EXTRACTED TEXT:
>> BEGIN

URL: <http://lists.mcs.anl.gov/pipermail/swift-user/attachments/20100827/ba9b1fa3/attachment.html>

From wilde at mcs.anl.gov  Fri Aug 27 10:06:03 2010
From: wilde at mcs.anl.gov (Michael Wilde)
Date: Fri, 27 Aug 2010 09:06:03 -0600 (GMT-06:00)
Subject: [Swift-user] Re: Errors in 13-site OSG run: lazy error question
In-Reply-To: <-3390454574925164218@unknownmsgid>
Message-ID: <1099728118.1372671282921563325.JavaMail.root@zimbra.anl.gov>

Glen, as I recall, in the previous incident of this error we re-created with a simpler script, using only the "cat" app(), correct?

Is it possible to re-create this similar error in a similar test script?

Mihael, any thoughts on whether its likely that the prior fix did not address all cases?

Thanks,

- Mike


----- "Glen Hocky" <hockyg at gmail.com> wrote:

> Yes nominally the same error but it's not at the beginning but in the
> middle now for some reason. I think it's a mid-stated error message.
> I'll attach the log soon
> 
> On Aug 27, 2010, at 12:11 AM, Michael Wilde <wilde at mcs.anl.gov>
> wrote:
> 
> > Glen, I wonder if whats happening here is that Swift will retry and
> lazily run past *job* errors, but the error below (a mapping error) is
> maybe being treated as an error in Swift's interpretation of the
> script itself, and this causes an immediate halt to execution?
> >
> > Can anyone confirm that this is whats happening, and if it is the
> expected behavior?
> >
> > Also, Glen, 2 questions:
> >
> > 1) Isn't the error below the one that was fixed by Mihael in a
> recent revision - the same one I looked at earlier in the week?
> >
> > 2) Do you know what errors the "Failed but can retry:8" message is
> referring to?
> >
> > Where is the log/run directory for this run?  How long did it take
> to get the 589 jobs finished?  It would be good to start plotting
> these large multi-site runs to get a sense of how the scheduler is
> doing.
> >
> > - Mike
> >
> >
> > ----- "Glen Hocky" <hockyg at uchicago.edu> wrote:
> >
> >> here's the result of my 13 site run that ran while i was out this
> >> evening. It did pretty well!

>> END

WRITTEN PROBLEM A: Give the entries as a numbered list, from the line with "Q: Count the eggs." through the last line of the entries, leaving out blank lines. Omit the pictures.
The email above and the entries below are unrelated to each other.

RECORDS FOR PROCESSING:
>> BEGIN

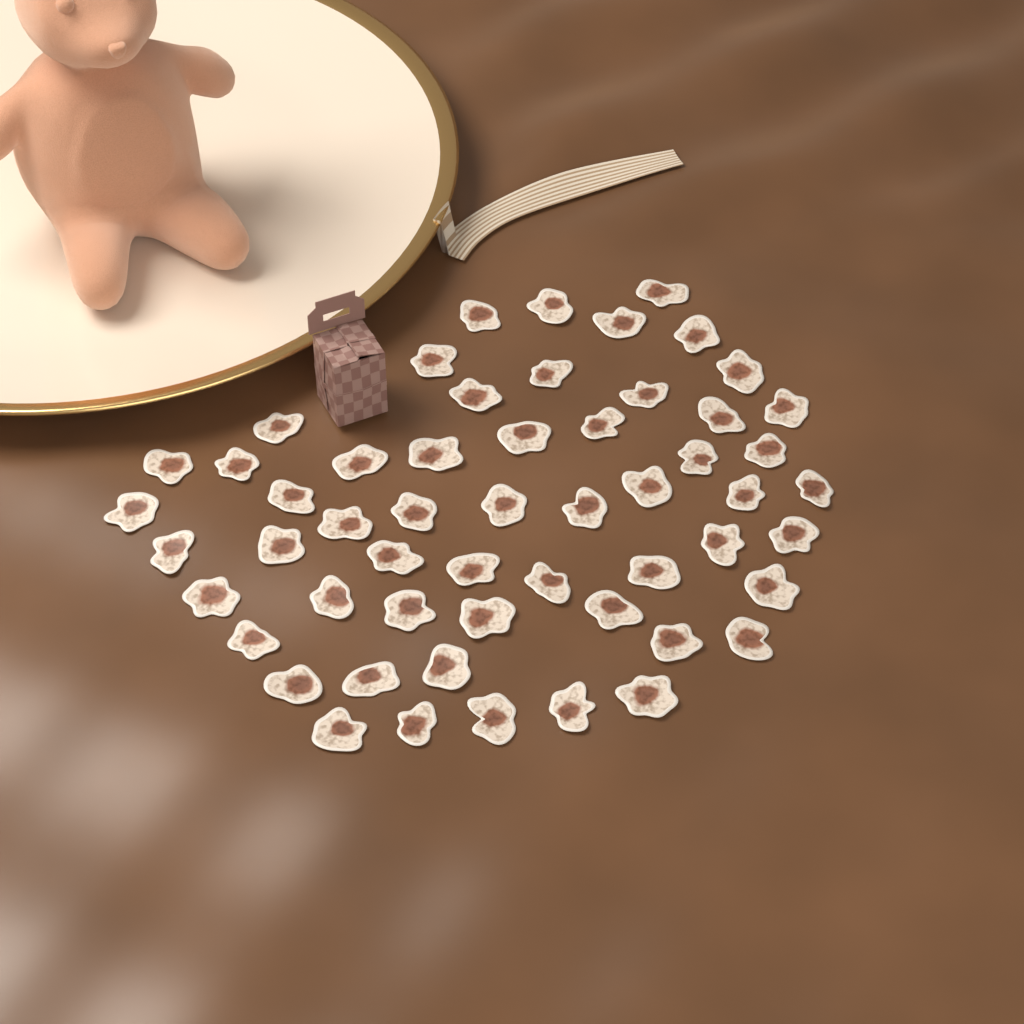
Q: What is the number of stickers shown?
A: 55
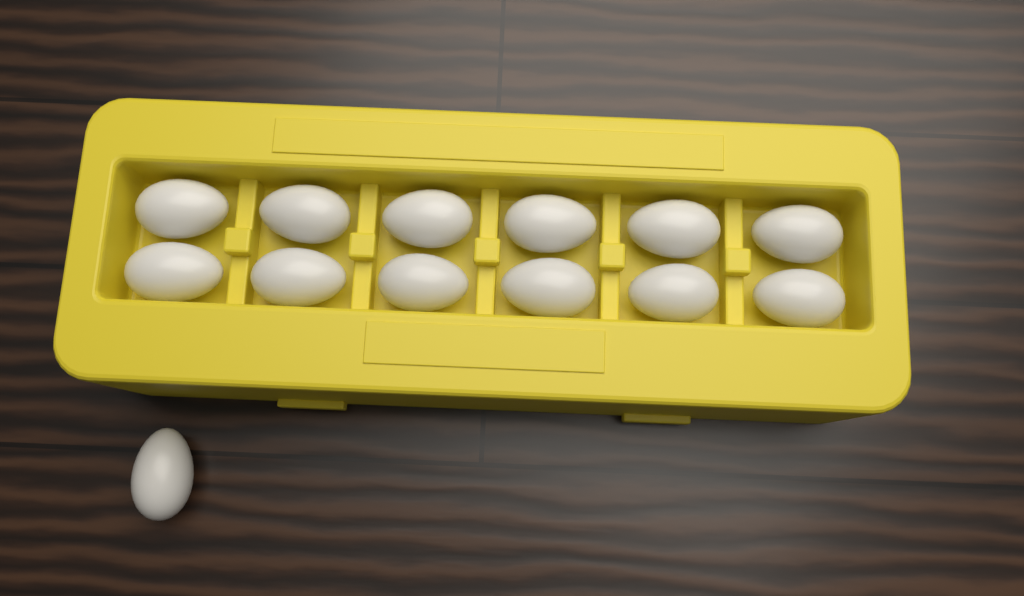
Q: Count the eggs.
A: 13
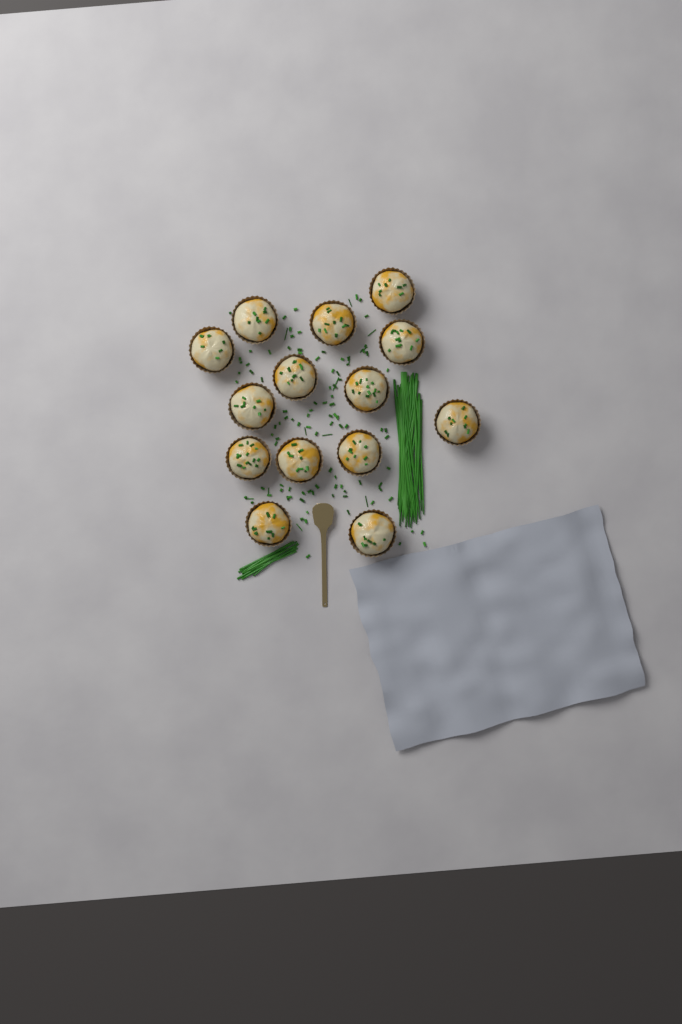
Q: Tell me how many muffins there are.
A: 14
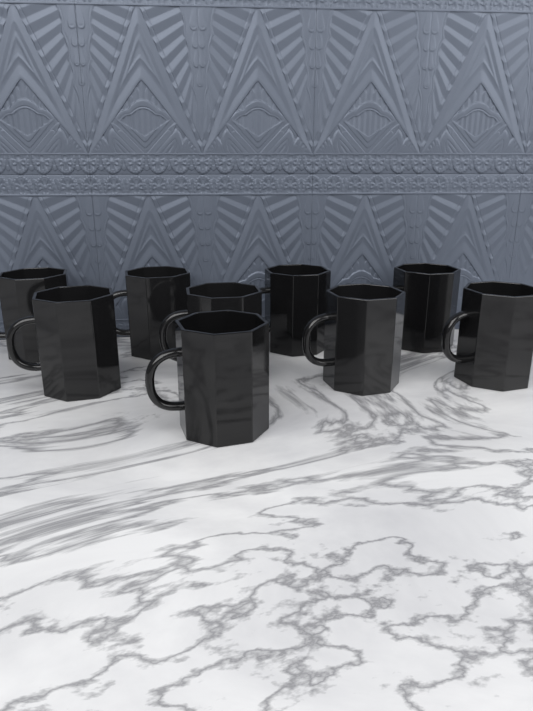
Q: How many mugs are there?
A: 9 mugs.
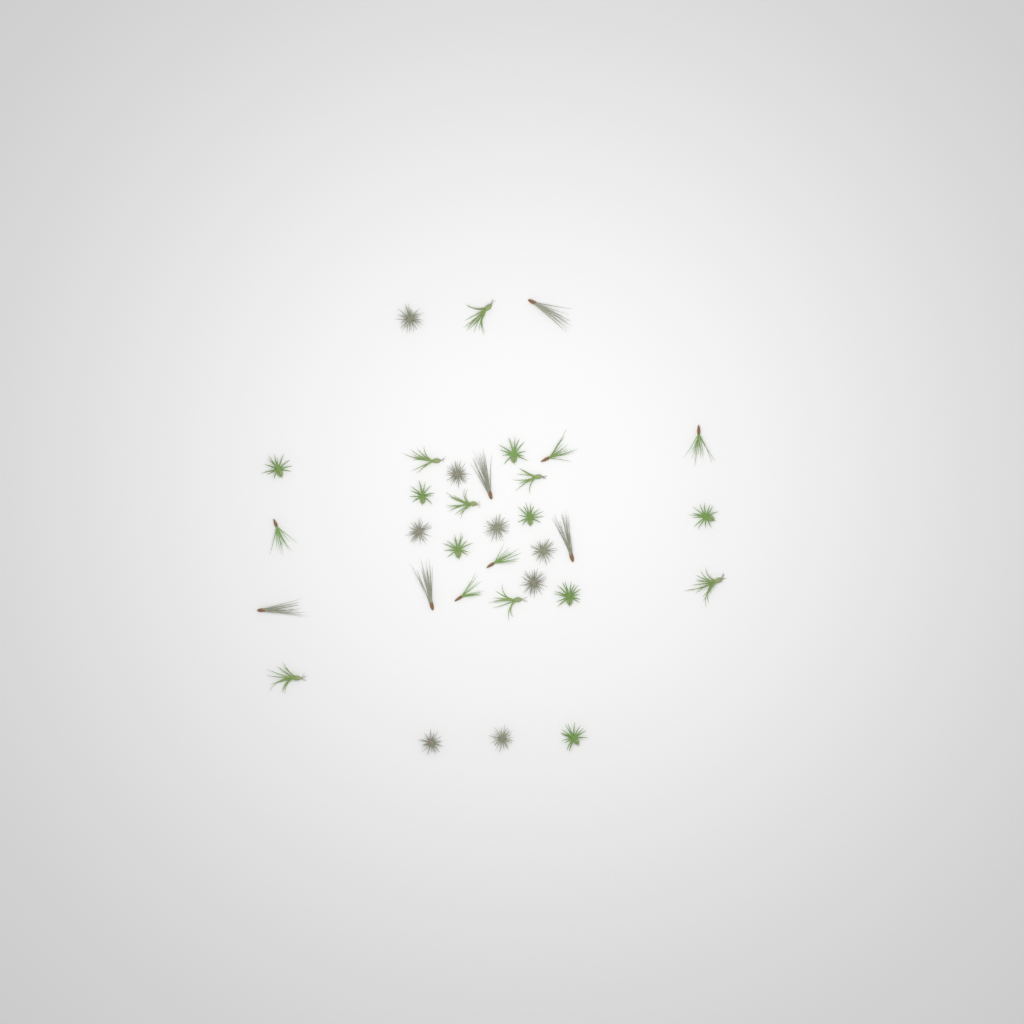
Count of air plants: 33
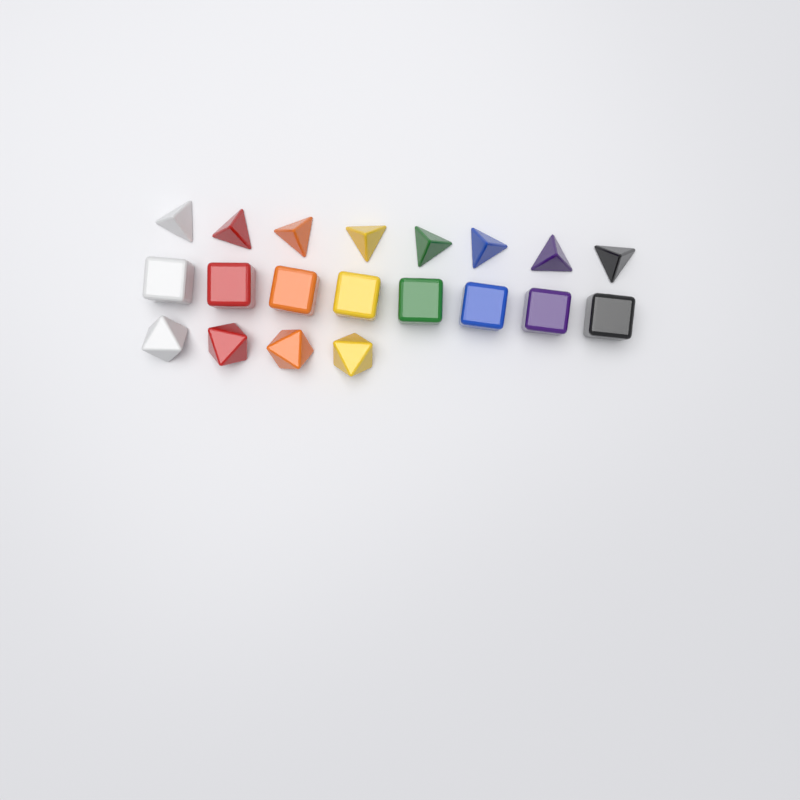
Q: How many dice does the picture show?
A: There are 20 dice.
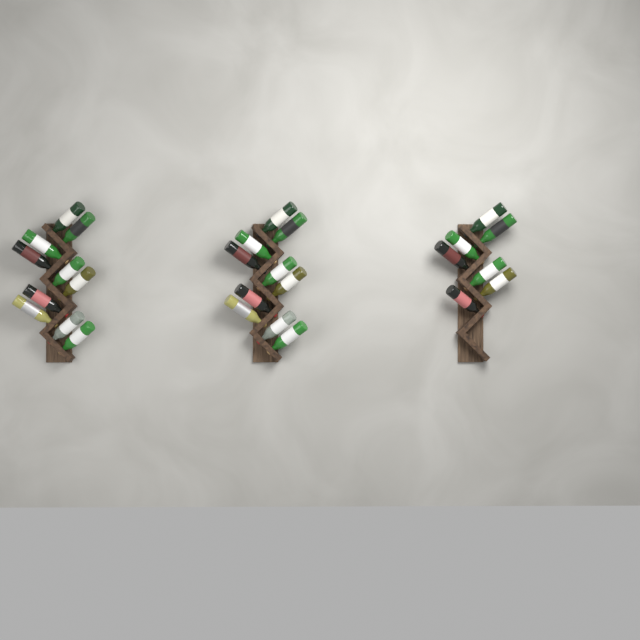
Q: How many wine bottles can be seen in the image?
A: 27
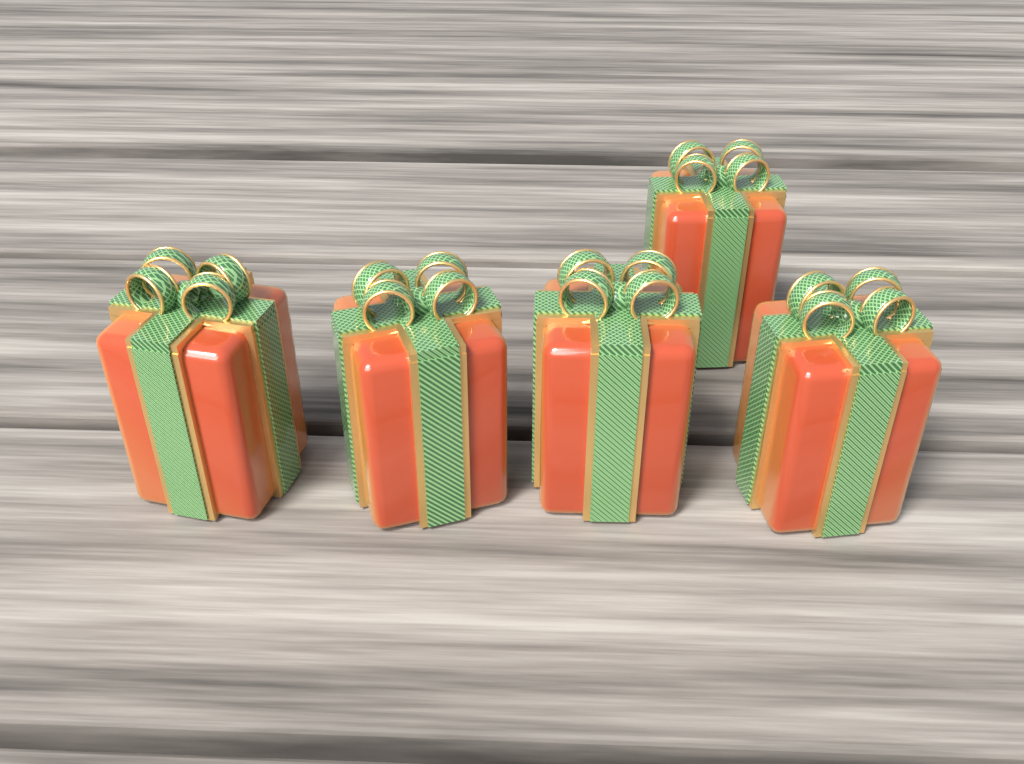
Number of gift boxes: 5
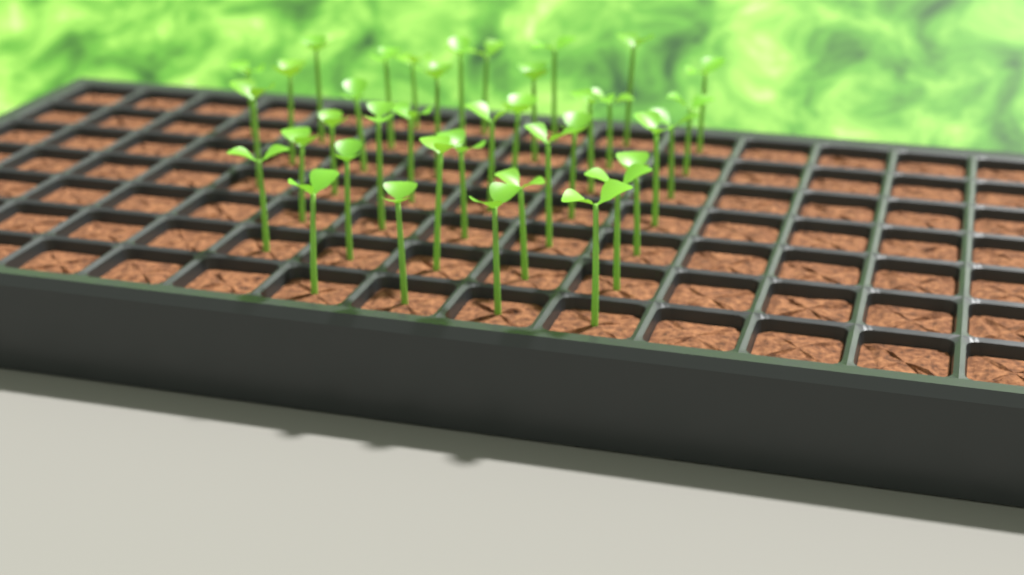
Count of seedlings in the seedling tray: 38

>> END

WRITTEN PROBLEM B:
Answer these questions about the email, one per line:
(i) How many sites did Glen Hocky's run use?
(ii) Which app did the simpler script in the previous incident use?
(iii) How many jobs does Michael Wilde ask about finishing?

WRITTEN RESPONSE A:
1. Q: Count the eggs.
2. A: 13
3. Q: Tell me how many muffins there are.
4. A: 14
5. Q: How many mugs are there?
6. A: 9 mugs.
7. Count of air plants: 33
8. Q: How many dice does the picture show?
9. A: There are 20 dice.
10. Q: How many wine bottles can be seen in the image?
11. A: 27
12. Number of gift boxes: 5
13. Count of seedlings in the seedling tray: 38

WRITTEN RESPONSE B:
(i) 13
(ii) The "cat" app
(iii) 589